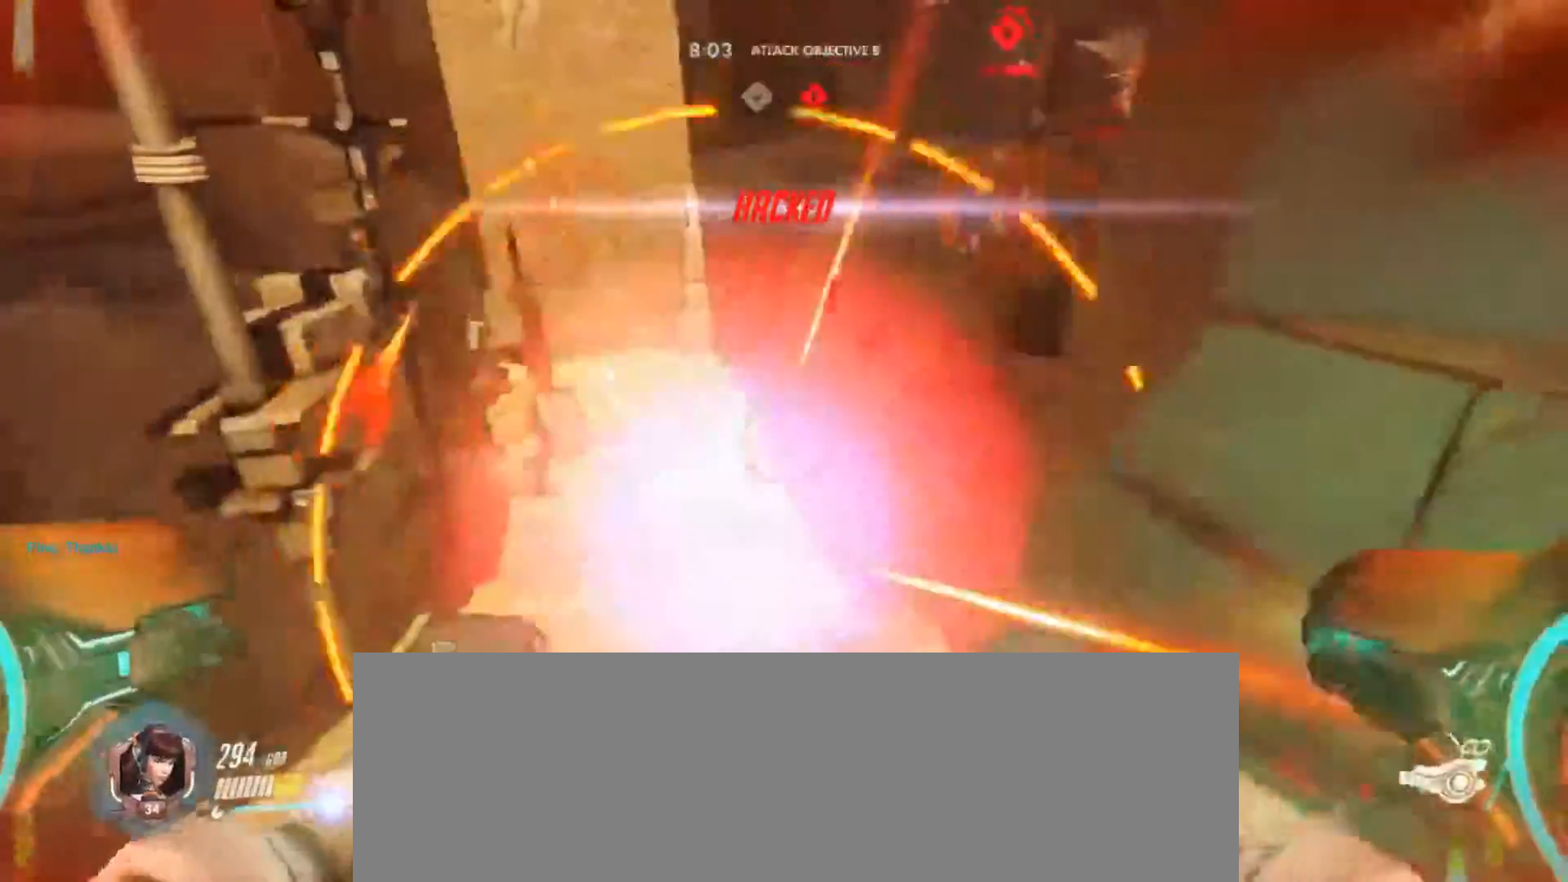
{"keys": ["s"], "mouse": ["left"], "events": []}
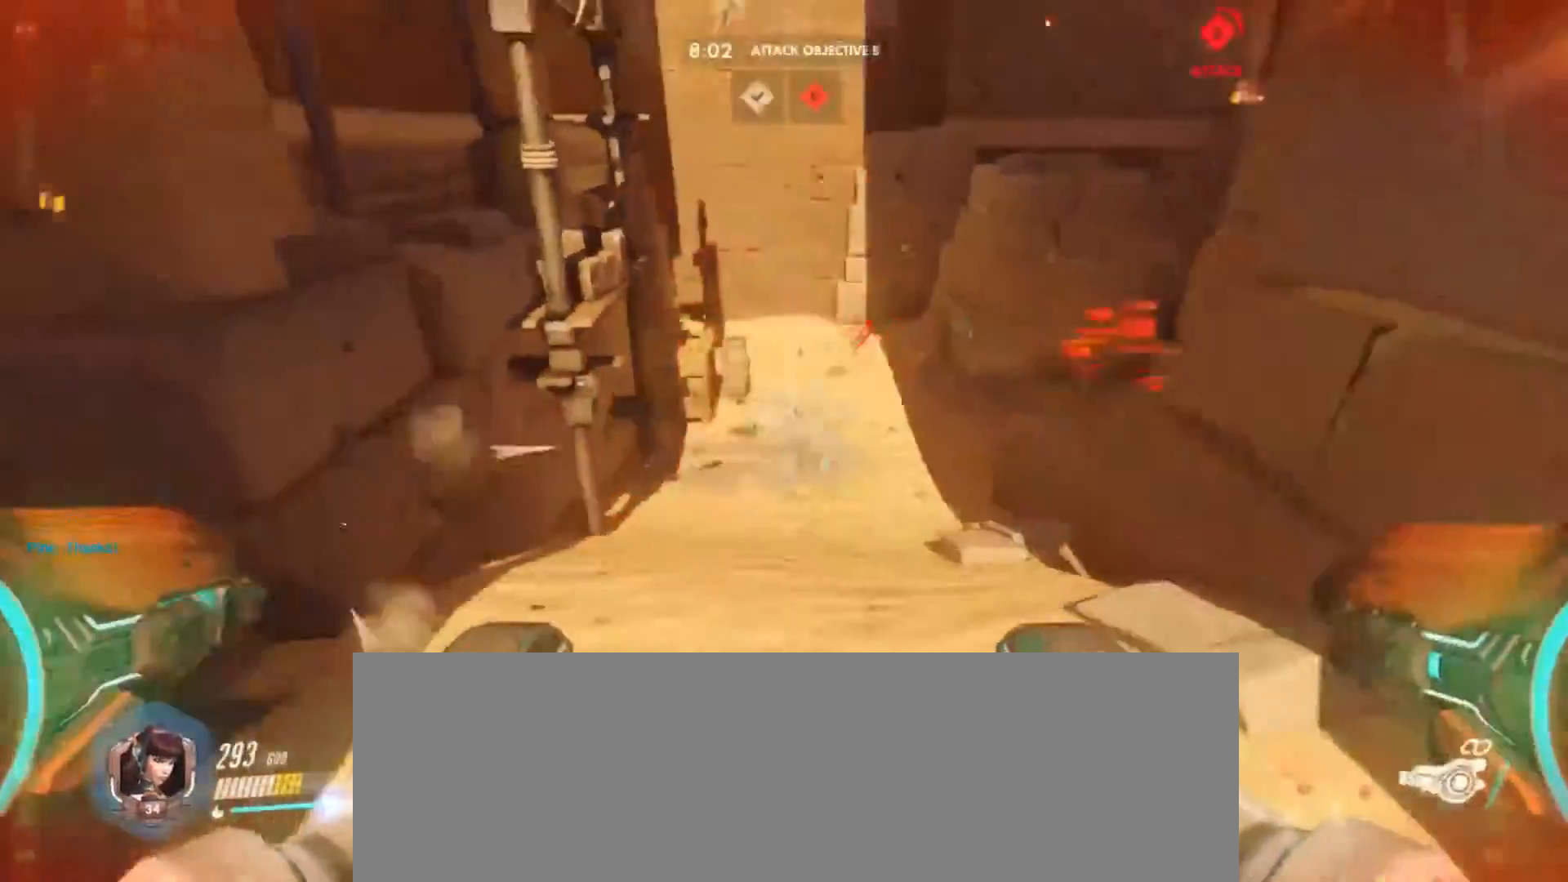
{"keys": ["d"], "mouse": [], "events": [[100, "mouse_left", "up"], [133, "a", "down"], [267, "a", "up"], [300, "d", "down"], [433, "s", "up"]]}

* * *

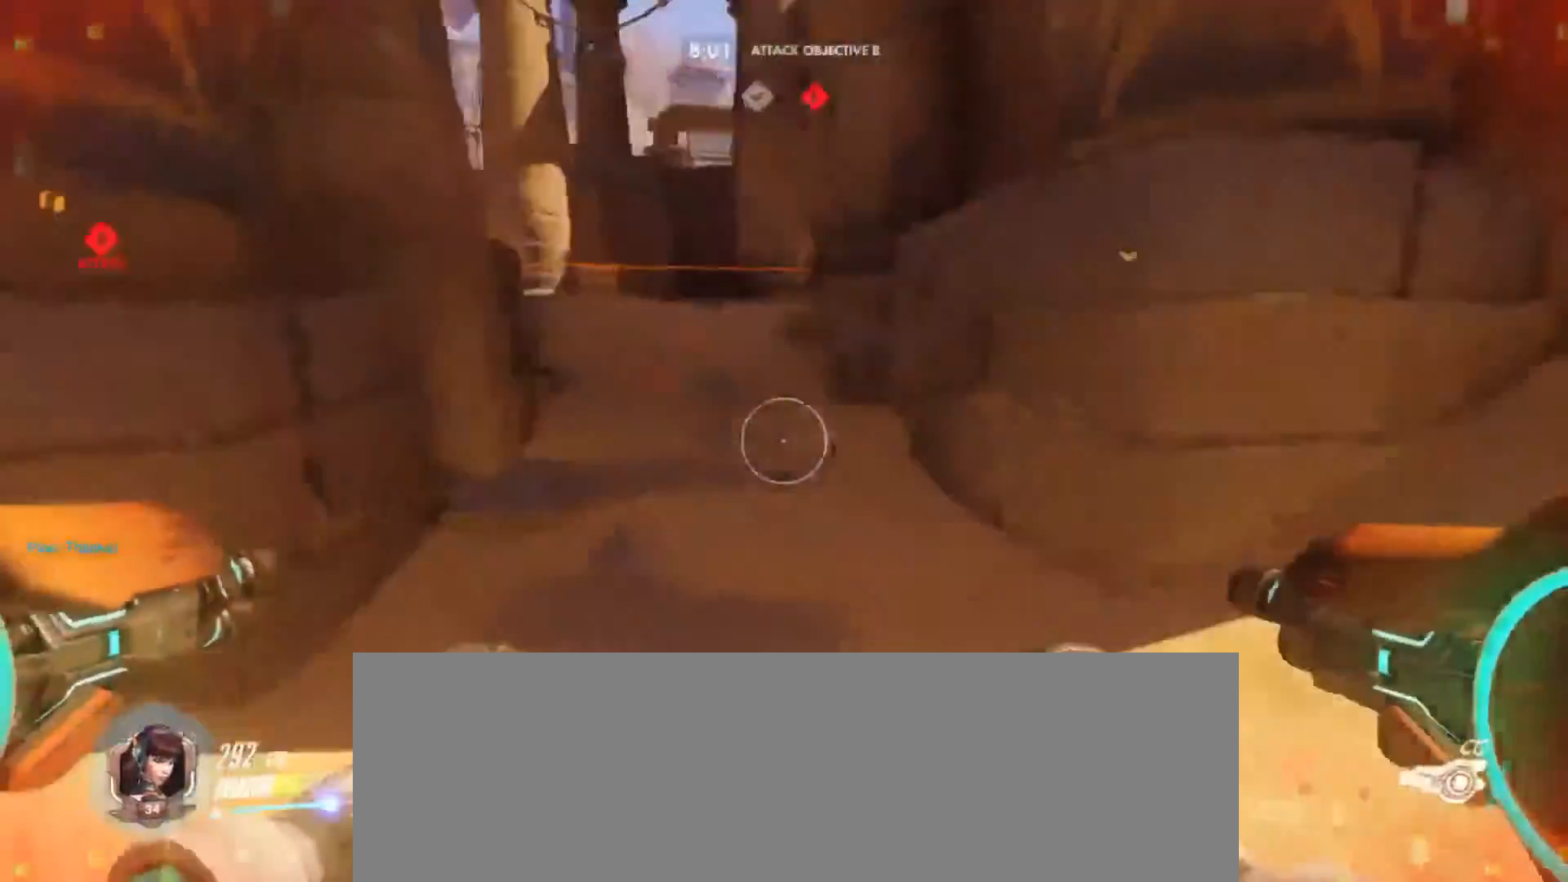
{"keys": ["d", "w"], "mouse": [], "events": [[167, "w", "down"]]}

==

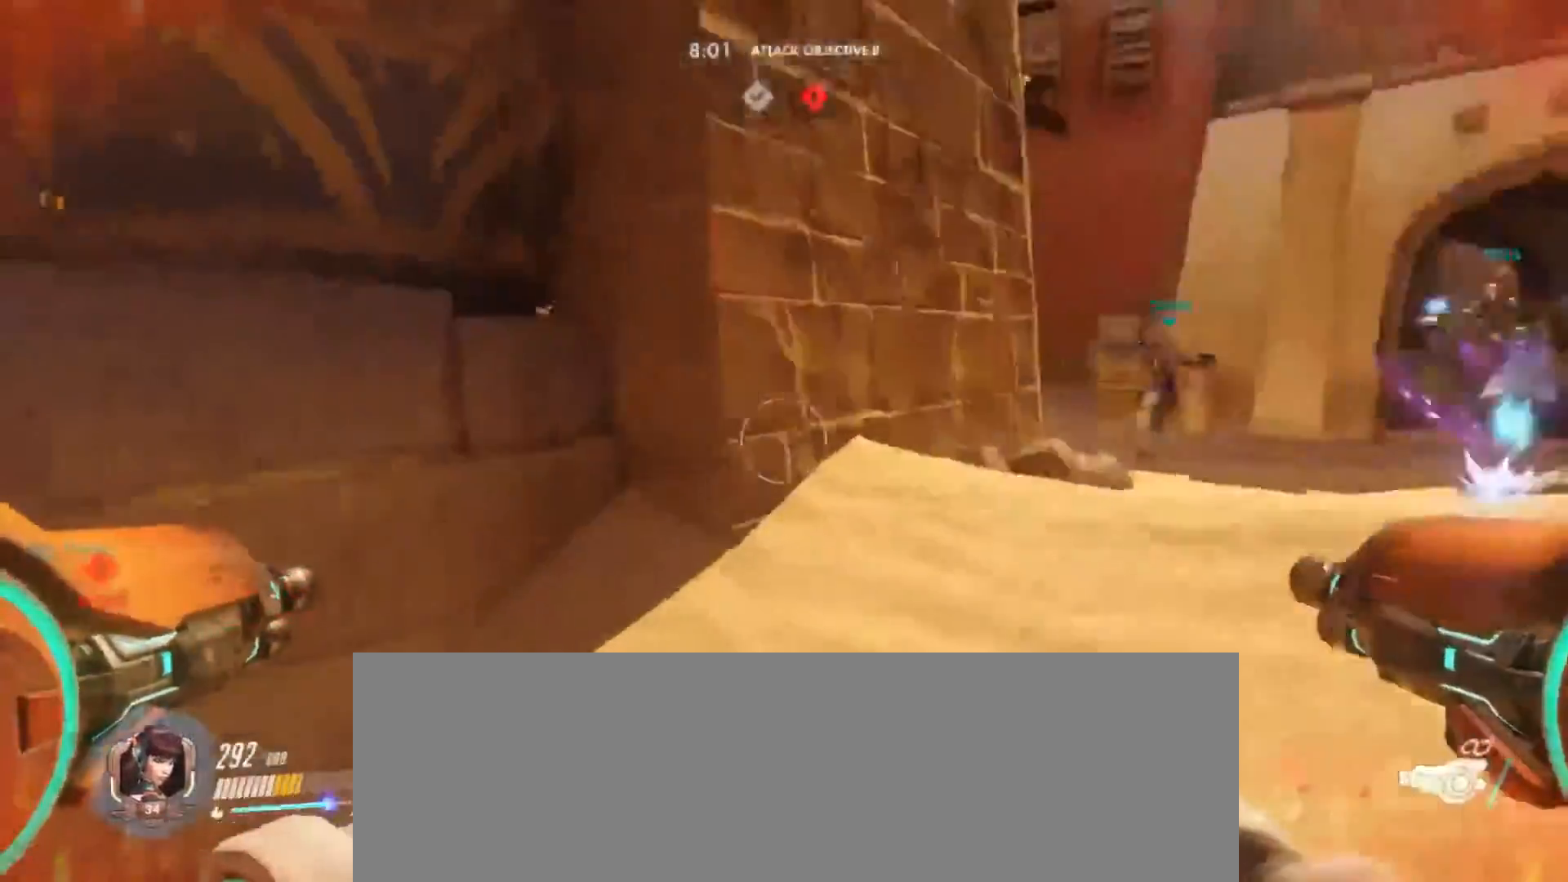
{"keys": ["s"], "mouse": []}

# YOUR ASSIGNMENT
Each line above that contains the string "down" counts once; give the number of such lines and nothing more.

# TASK SOLUTION
2